# Collection structure¶

To let you export your messages, Text Collector creates a zip of either everything in a collection or a single conversation, depending on what you choose to share. Text Collector When you share the collection, the output file will be called Messages [timestamp].zip. The timestamp is in UTC time so that collections can easily be sorted by when they were created.

Download a sample collection

Note

Text Collector zips the export even when zipping isn’t strictly necessary: when you choose to share only the one conversation, that is. This is good for legal discovery, but if you’re looking for a quick way to archive text messages, it might be inconvenient. To avoid zipping single conversations, you can turn off the “zip always” option in settings.

If the shared conversation has attachments, however, Text Collector always zips it.

Inside the zip, you’ll find one or more PDF files and, sometimes, folders with attachments.

## Information document¶

The information document, called 0. Information.pdf, summarizes what is in a collection. Its content looks something like this:

 Collected from Bob (540) 555-0101, bob@example.com Owner’s name and contact information found on the phone Collected on Apr 11, 2017 in Eastern Time, United States When and where the messages were collected. Messages reflect local time in this time zone. Date filter: Messages from Apr 6, 2017 to Apr 10, 2017 What date filter, if any was applied. Conversation: All conversations Who the other party was on the exported conversation, if only one conversation was exported 77 messages found First message on Apr 6, 2017 Last message on Apr 10, 2017 First and last message can help identify when the phone was in use. If my date filter started in 2015, but the first message was in 2016, it’s a good bet that I bought the phone in 2016.

After these, there are technical details: the device and the software versions running, which can can be useful if a particular device or Android version is known to cause problems. Finally, there is a disclaimer to remind you I’m not responsible for the consequences of using this software.

## Messages¶

Each conversation gets a separate document. “Conversation” means all messages to or from a given person or phone number. So, in this example, “Xavier” and “Xena” are two different people, but “262966” is a phone number that doesn’t have an entry in my phone’s address book:

Text Collector version 1.1 onward sorts conversations in this order:

1. Named people, alphabetically
2. Phone numbers without names
3. Messages to yourself
4. Messages to or from unknown numbers

When a person has more than one phone number, Text Collector displays only the first phone number, alphabetically, in the name of the PDF. It prefixes each file with a number so that you can tell which is which when two people have the same name and number. This is unusual, but not impossible:

If these really were the same person, you could unify them into one contact (in your phone’s address book), but you must do so before collecting the messages.
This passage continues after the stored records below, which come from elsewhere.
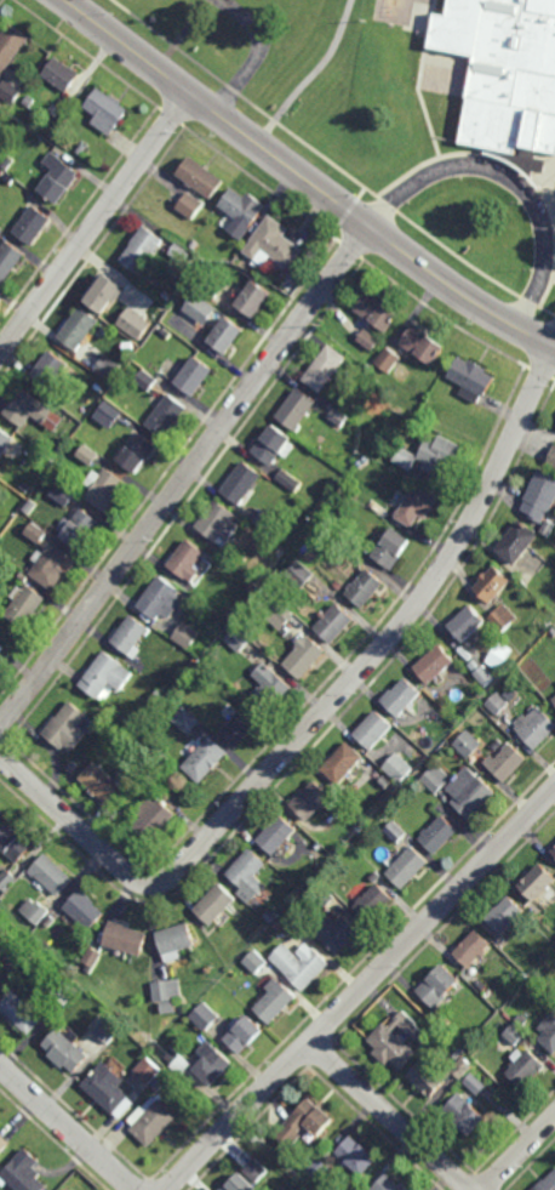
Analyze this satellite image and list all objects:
building: (12, 45)
road: (257, 53)
building: (518, 64)
building: (64, 73)
road: (313, 76)
park: (328, 81)
building: (11, 89)
building: (31, 100)
building: (108, 110)
building: (83, 148)
building: (9, 160)
building: (203, 175)
building: (61, 176)
road: (304, 179)
road: (512, 179)
building: (30, 195)
building: (193, 204)
building: (243, 210)
road: (94, 222)
building: (35, 224)
building: (278, 242)
building: (196, 243)
building: (143, 249)
building: (182, 251)
building: (10, 259)
building: (214, 288)
building: (107, 291)
building: (169, 295)
building: (258, 298)
building: (200, 310)
building: (378, 310)
building: (136, 322)
building: (81, 328)
building: (168, 332)
building: (230, 334)
building: (369, 339)
building: (423, 344)
building: (389, 360)
building: (110, 367)
building: (329, 367)
building: (54, 369)
building: (199, 375)
building: (473, 378)
building: (150, 379)
building: (300, 409)
building: (36, 410)
building: (112, 414)
building: (170, 415)
building: (340, 420)
building: (378, 437)
building: (6, 442)
building: (277, 445)
building: (139, 452)
building: (92, 455)
building: (432, 455)
building: (553, 460)
building: (362, 462)
road: (185, 477)
building: (289, 480)
building: (245, 483)
building: (346, 486)
building: (28, 487)
building: (107, 490)
building: (69, 493)
building: (541, 496)
building: (345, 498)
building: (417, 506)
building: (323, 517)
building: (271, 523)
building: (222, 524)
building: (549, 528)
building: (85, 530)
building: (39, 533)
building: (519, 542)
building: (391, 549)
building: (282, 551)
building: (191, 561)
building: (52, 567)
building: (302, 574)
building: (26, 577)
building: (493, 584)
building: (366, 587)
building: (258, 589)
building: (164, 600)
building: (26, 606)
building: (284, 614)
building: (1, 618)
building: (235, 618)
building: (504, 618)
building: (336, 623)
building: (467, 623)
building: (553, 631)
building: (190, 636)
building: (134, 637)
building: (241, 641)
building: (1, 657)
building: (307, 658)
building: (435, 664)
building: (485, 675)
building: (108, 678)
building: (272, 688)
building: (477, 690)
building: (553, 697)
building: (164, 698)
building: (401, 698)
building: (554, 700)
building: (498, 703)
road: (318, 719)
building: (189, 721)
building: (535, 727)
building: (71, 728)
building: (242, 729)
building: (374, 730)
building: (435, 733)
building: (468, 744)
building: (167, 761)
building: (209, 761)
building: (505, 763)
building: (345, 764)
building: (398, 767)
building: (385, 782)
building: (103, 785)
building: (460, 788)
building: (313, 802)
building: (156, 817)
building: (2, 818)
building: (396, 832)
building: (437, 835)
building: (279, 837)
building: (16, 845)
building: (323, 851)
building: (553, 852)
building: (407, 867)
building: (53, 874)
building: (250, 875)
building: (7, 876)
building: (376, 877)
building: (537, 883)
building: (325, 895)
building: (217, 901)
building: (373, 902)
building: (86, 907)
building: (37, 909)
building: (504, 913)
building: (272, 914)
building: (279, 923)
building: (338, 932)
building: (126, 936)
building: (178, 939)
building: (473, 948)
building: (92, 957)
building: (256, 960)
building: (302, 963)
building: (0, 976)
building: (0, 979)
building: (438, 984)
building: (480, 985)
building: (66, 988)
road: (362, 990)
building: (168, 992)
building: (277, 998)
building: (23, 1009)
building: (207, 1014)
building: (521, 1019)
building: (445, 1022)
building: (503, 1022)
building: (108, 1027)
building: (246, 1031)
building: (548, 1032)
building: (515, 1033)
building: (396, 1040)
building: (67, 1047)
building: (181, 1060)
building: (214, 1062)
building: (524, 1065)
building: (150, 1068)
building: (440, 1071)
building: (475, 1083)
building: (160, 1085)
building: (111, 1087)
building: (464, 1113)
building: (153, 1118)
road: (390, 1118)
building: (307, 1121)
building: (0, 1122)
building: (0, 1124)
road: (67, 1127)
building: (3, 1142)
road: (521, 1154)
building: (356, 1155)
building: (319, 1168)
building: (258, 1169)
building: (23, 1172)
building: (240, 1183)
building: (546, 1183)
building: (389, 1184)
building: (69, 1188)

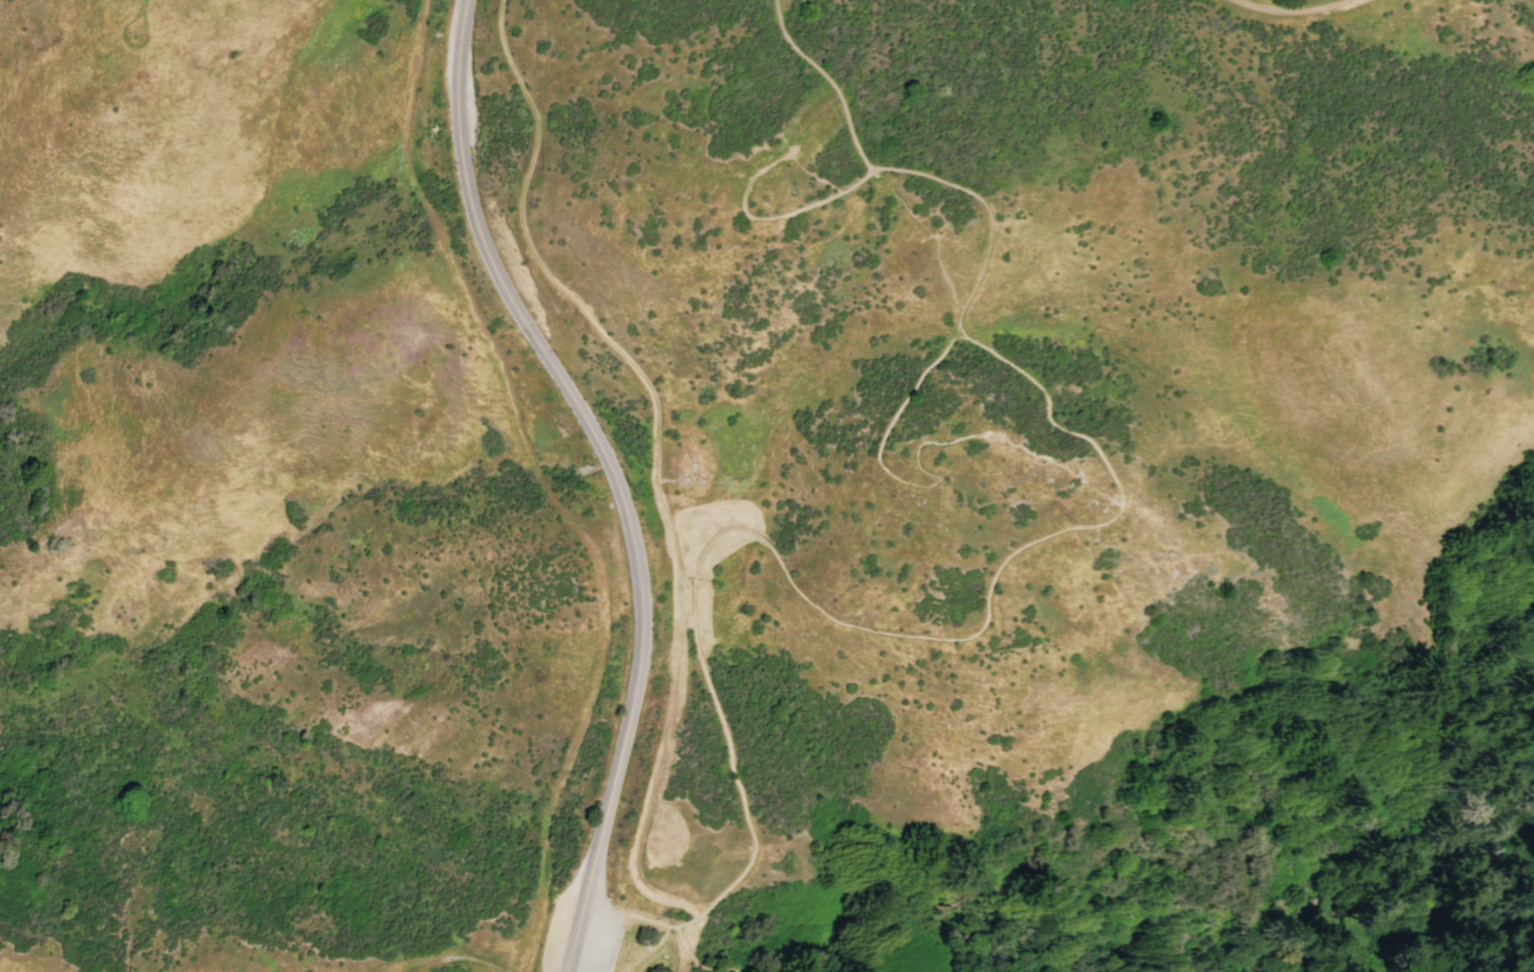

Beware that you should always ask your attorney before changing data that might be used in litigation.

## Attachments¶

Two of the people in this collection have not just ordinary messages, but also attachments. Attachments include files that can’t be easily displayed in PDF, such as videos.

Note

For ediscovery professionals

If you process Text Collector output through a tool with deduplication capability, you should not deduplicate it. Text Collector can intentionally duplicate attachments, and deduplication would make the data look incomplete.

Any conversation with attachments gets a folder whose name matches the PDF:

Within these folders, each attachment is numbered for cross-reference with the PDF:

PDF content Folder content
Notice label [Attachment 1] Filename starts with number one

Thus, attachment numbers in the PDF match numbers on attachment files.